To date I have written 87 pages of blog posts in a Word document, approximately 80 pages of which have been posted. So no hard feelings if you are not caught up. I read each post three times before it goes up, so – so believe me, I feel ya. I’ve never written so much in my life, and feel like I’m tapping into something that has been waiting a long, long, time to find its way out.

Finally, my thanks to all for the responses to the “Not Quite Pocket Change” post. I received many thoughtful and lengthy responses, mostly by email, which warmed my heart for the generous spirit and informed manner in which my quandary was considered. I still don’t know the answer or what I will do, but I will continue to mull it over. A friend has suggested I wait until the end of the summer and just before my departure before taking any action, so that I not become pressed for more financial support and distracted from my true objective here.
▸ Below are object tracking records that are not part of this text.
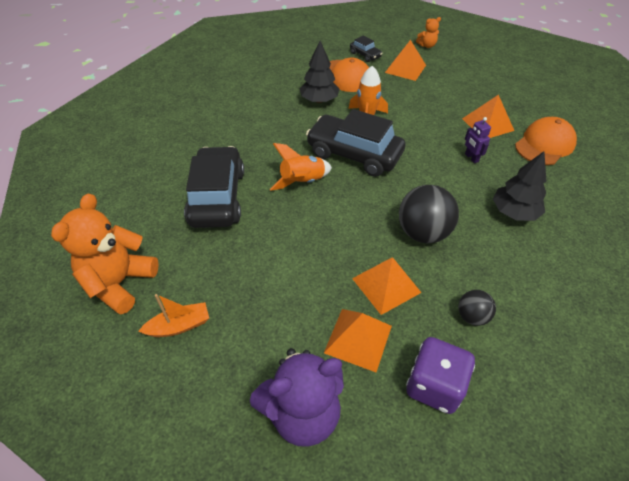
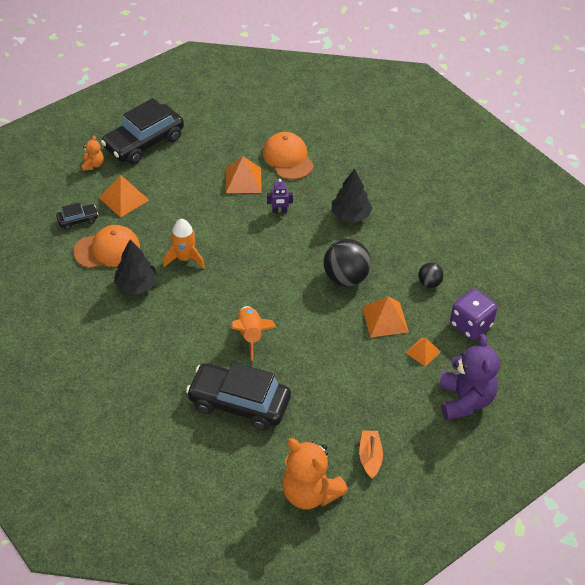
camera: 70 degrees left, 0 degrees up
black car [306,109,406,177] -> black car moved to [101,98,184,165]
orange pyramid [324,309,392,372] -> orange pyramid [405,338,441,367], size x0.63

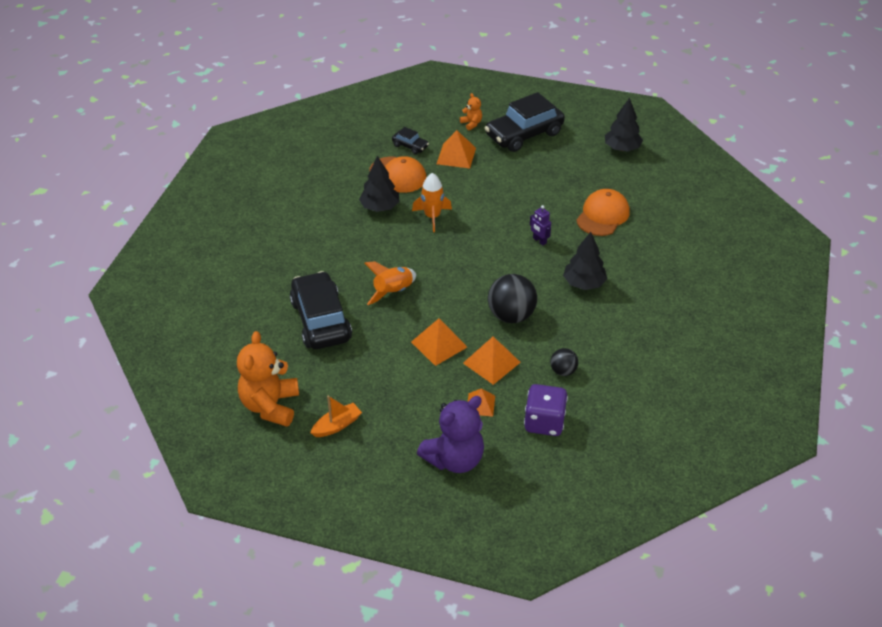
camera: 55 degrees right, 5 degrees down
orange teddy bear [82,136,104,171] -> orange teddy bear turned 90 degrees counterclockwise [460,93,482,130]
black car [101,98,184,165] -> black car turned 45 degrees counterclockwise [485,92,565,152]
orange pyramid [226,156,262,193] -> orange pyramid moved to [411,318,467,366]
none -> black tree [605,98,643,151]

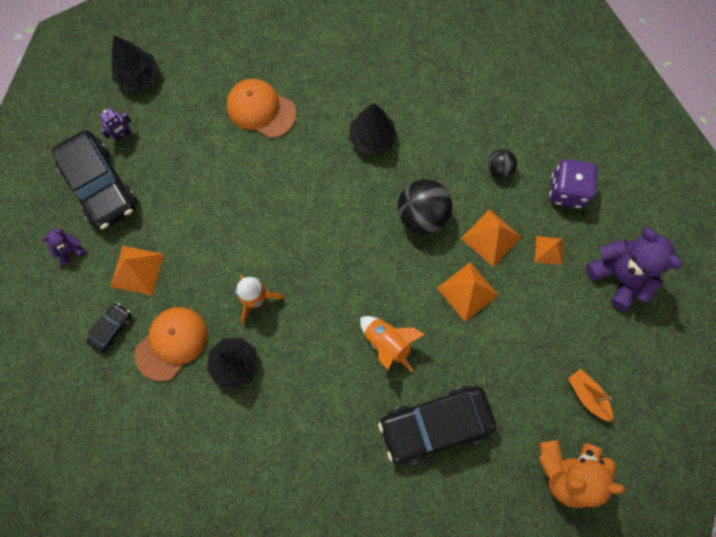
camera: 90 degrees left, 30 degrees up
orange teddy bear [460,93,482,130] -> purple teddy bear [42,229,86,265]
purple robot [530,205,551,245] -> purple robot moved to [99,108,131,141]

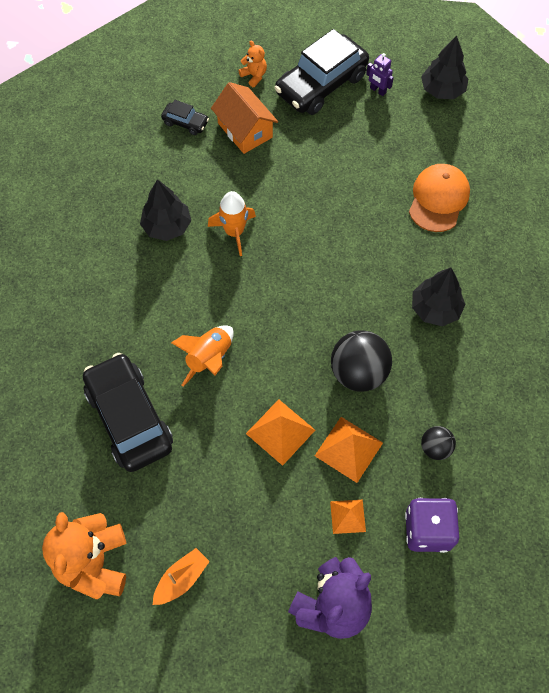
camera: 80 degrees right, 10 degrees down
purple teddy bear [42,229,86,265] -> orange teddy bear [238,41,267,87]
orange pyramid [110,246,164,296] -> orange house [211,82,278,154]
orange cap [134,307,208,381] -> none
I think this is wide counsel, and will heed it. So you have some time if you’re still thinking it over yourselves, but still want to comment.

I apologize for including the bit about starting my own non-profit. I meant to keep that up a sleeve and not disclose it in so public a way, but 750 mL of beer and a lot of soul-searching later, out it came. I will deal with that more later – both the idea and my fear and excitement about it. We’ll see what comes.

But for now what must come (at long, friggin’, aggravation and anxiety-ridden last) is my research. It’s time to head into the field, and I am dying to go. I anticipate leeches, amazing conversations with community members, sweaty days, rinsing off in my clothes at the public water spouts in the evening, mice in my hair and probably biting at my fingertips as I sleep. Lots of humid bus rides, all kinds of adventure. Frustration – especially due to leeches, rain, and the steep slope of the mountains. Fun, working with Nepali students here in the field, on my own project. Undue amounts of anxiety and worry over whether I am doing it right, whether my question is actually any good, whether my data will show what I hope does. All lies ahead.

And with that, I’m back to the grindstone.